Copy the data below verbatim, leaving no line out.

*** INFORMATION SUPPLIED ***

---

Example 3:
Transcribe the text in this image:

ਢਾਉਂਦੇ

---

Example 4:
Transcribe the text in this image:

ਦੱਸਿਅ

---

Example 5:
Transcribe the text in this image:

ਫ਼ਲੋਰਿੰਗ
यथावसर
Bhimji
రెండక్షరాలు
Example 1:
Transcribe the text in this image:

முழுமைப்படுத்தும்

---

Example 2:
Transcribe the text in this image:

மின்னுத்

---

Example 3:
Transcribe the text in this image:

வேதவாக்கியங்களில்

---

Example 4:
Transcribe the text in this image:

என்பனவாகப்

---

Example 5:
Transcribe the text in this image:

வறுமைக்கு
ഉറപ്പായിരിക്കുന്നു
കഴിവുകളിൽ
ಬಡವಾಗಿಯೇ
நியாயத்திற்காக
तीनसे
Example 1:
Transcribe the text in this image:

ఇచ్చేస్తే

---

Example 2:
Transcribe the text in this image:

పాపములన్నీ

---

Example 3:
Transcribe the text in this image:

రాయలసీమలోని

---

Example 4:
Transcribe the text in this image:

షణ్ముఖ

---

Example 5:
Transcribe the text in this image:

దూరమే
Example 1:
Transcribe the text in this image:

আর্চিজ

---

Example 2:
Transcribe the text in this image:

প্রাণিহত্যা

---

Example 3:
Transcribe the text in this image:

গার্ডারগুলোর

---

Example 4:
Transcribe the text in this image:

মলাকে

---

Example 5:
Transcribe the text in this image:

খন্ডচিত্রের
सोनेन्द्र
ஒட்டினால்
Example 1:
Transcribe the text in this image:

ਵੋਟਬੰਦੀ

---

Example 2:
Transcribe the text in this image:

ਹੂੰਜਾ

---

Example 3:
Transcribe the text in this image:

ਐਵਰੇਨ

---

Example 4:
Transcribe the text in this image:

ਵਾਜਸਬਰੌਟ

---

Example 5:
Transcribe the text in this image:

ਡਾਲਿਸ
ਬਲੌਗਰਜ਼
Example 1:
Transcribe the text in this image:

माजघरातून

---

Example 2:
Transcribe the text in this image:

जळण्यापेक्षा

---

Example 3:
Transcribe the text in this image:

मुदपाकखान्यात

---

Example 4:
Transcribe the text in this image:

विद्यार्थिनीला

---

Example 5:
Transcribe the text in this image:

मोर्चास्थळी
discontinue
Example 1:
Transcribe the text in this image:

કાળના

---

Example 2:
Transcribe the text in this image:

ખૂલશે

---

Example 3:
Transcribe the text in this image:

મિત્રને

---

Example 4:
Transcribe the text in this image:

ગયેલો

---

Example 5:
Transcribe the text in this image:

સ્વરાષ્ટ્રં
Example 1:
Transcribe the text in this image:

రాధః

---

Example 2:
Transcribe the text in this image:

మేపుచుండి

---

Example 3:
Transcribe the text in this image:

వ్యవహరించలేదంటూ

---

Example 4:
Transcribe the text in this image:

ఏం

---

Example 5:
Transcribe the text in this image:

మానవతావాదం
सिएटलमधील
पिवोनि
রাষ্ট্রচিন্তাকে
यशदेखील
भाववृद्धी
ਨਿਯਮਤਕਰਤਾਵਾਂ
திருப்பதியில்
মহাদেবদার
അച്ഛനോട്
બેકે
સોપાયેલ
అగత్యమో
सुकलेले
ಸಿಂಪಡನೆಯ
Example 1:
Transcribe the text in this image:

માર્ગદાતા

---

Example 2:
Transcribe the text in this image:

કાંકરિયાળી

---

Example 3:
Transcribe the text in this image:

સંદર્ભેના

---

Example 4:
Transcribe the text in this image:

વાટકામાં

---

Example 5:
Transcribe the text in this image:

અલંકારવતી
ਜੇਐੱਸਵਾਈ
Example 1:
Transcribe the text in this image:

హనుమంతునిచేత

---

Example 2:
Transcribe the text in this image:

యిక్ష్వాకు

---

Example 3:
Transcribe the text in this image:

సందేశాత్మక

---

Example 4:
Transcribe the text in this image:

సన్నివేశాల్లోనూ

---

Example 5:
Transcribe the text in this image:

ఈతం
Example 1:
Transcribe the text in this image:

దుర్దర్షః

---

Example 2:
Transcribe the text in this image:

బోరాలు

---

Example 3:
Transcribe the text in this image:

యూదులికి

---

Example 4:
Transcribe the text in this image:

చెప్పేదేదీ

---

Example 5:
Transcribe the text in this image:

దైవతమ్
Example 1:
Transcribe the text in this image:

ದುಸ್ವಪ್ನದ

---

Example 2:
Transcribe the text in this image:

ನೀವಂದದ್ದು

*** End of INFORMATION SUPPLIED ***

*TASK RESULT:*
---

Example 3:
Transcribe the text in this image:

ਢਾਉਂਦੇ

---

Example 4:
Transcribe the text in this image:

ਦੱਸਿਅ

---

Example 5:
Transcribe the text in this image:

ਫ਼ਲੋਰਿੰਗ
यथावसर
Bhimji
రెండక్షరాలు
Example 1:
Transcribe the text in this image:

முழுமைப்படுத்தும்

---

Example 2:
Transcribe the text in this image:

மின்னுத்

---

Example 3:
Transcribe the text in this image:

வேதவாக்கியங்களில்

---

Example 4:
Transcribe the text in this image:

என்பனவாகப்

---

Example 5:
Transcribe the text in this image:

வறுமைக்கு
ഉറപ്പായിരിക്കുന്നു
കഴിവുകളിൽ
ಬಡವಾಗಿಯೇ
நியாயத்திற்காக
तीनसे
Example 1:
Transcribe the text in this image:

ఇచ్చేస్తే

---

Example 2:
Transcribe the text in this image:

పాపములన్నీ

---

Example 3:
Transcribe the text in this image:

రాయలసీమలోని

---

Example 4:
Transcribe the text in this image:

షణ్ముఖ

---

Example 5:
Transcribe the text in this image:

దూరమే
Example 1:
Transcribe the text in this image:

আর্চিজ

---

Example 2:
Transcribe the text in this image:

প্রাণিহত্যা

---

Example 3:
Transcribe the text in this image:

গার্ডারগুলোর

---

Example 4:
Transcribe the text in this image:

মলাকে

---

Example 5:
Transcribe the text in this image:

খন্ডচিত্রের
सोनेन्द्र
ஒட்டினால்
Example 1:
Transcribe the text in this image:

ਵੋਟਬੰਦੀ

---

Example 2:
Transcribe the text in this image:

ਹੂੰਜਾ

---

Example 3:
Transcribe the text in this image:

ਐਵਰੇਨ

---

Example 4:
Transcribe the text in this image:

ਵਾਜਸਬਰੌਟ

---

Example 5:
Transcribe the text in this image:

ਡਾਲਿਸ
ਬਲੌਗਰਜ਼
Example 1:
Transcribe the text in this image:

माजघरातून

---

Example 2:
Transcribe the text in this image:

जळण्यापेक्षा

---

Example 3:
Transcribe the text in this image:

मुदपाकखान्यात

---

Example 4:
Transcribe the text in this image:

विद्यार्थिनीला

---

Example 5:
Transcribe the text in this image:

मोर्चास्थळी
discontinue
Example 1:
Transcribe the text in this image:

કાળના

---

Example 2:
Transcribe the text in this image:

ખૂલશે

---

Example 3:
Transcribe the text in this image:

મિત્રને

---

Example 4:
Transcribe the text in this image:

ગયેલો

---

Example 5:
Transcribe the text in this image:

સ્વરાષ્ટ્રં
Example 1:
Transcribe the text in this image:

రాధః

---

Example 2:
Transcribe the text in this image:

మేపుచుండి

---

Example 3:
Transcribe the text in this image:

వ్యవహరించలేదంటూ

---

Example 4:
Transcribe the text in this image:

ఏం

---

Example 5:
Transcribe the text in this image:

మానవతావాదం
सिएटलमधील
पिवोनि
রাষ্ট্রচিন্তাকে
यशदेखील
भाववृद्धी
ਨਿਯਮਤਕਰਤਾਵਾਂ
திருப்பதியில்
মহাদেবদার
അച്ഛനോട്
બેકે
સોપાયેલ
అగత్యమో
सुकलेले
ಸಿಂಪಡನೆಯ
Example 1:
Transcribe the text in this image:

માર્ગદાતા

---

Example 2:
Transcribe the text in this image:

કાંકરિયાળી

---

Example 3:
Transcribe the text in this image:

સંદર્ભેના

---

Example 4:
Transcribe the text in this image:

વાટકામાં

---

Example 5:
Transcribe the text in this image:

અલંકારવતી
ਜੇਐੱਸਵਾਈ
Example 1:
Transcribe the text in this image:

హనుమంతునిచేత

---

Example 2:
Transcribe the text in this image:

యిక్ష్వాకు

---

Example 3:
Transcribe the text in this image:

సందేశాత్మక

---

Example 4:
Transcribe the text in this image:

సన్నివేశాల్లోనూ

---

Example 5:
Transcribe the text in this image:

ఈతం
Example 1:
Transcribe the text in this image:

దుర్దర్షః

---

Example 2:
Transcribe the text in this image:

బోరాలు

---

Example 3:
Transcribe the text in this image:

యూదులికి

---

Example 4:
Transcribe the text in this image:

చెప్పేదేదీ

---

Example 5:
Transcribe the text in this image:

దైవతమ్
Example 1:
Transcribe the text in this image:

ದುಸ್ವಪ್ನದ

---

Example 2:
Transcribe the text in this image:

ನೀವಂದದ್ದು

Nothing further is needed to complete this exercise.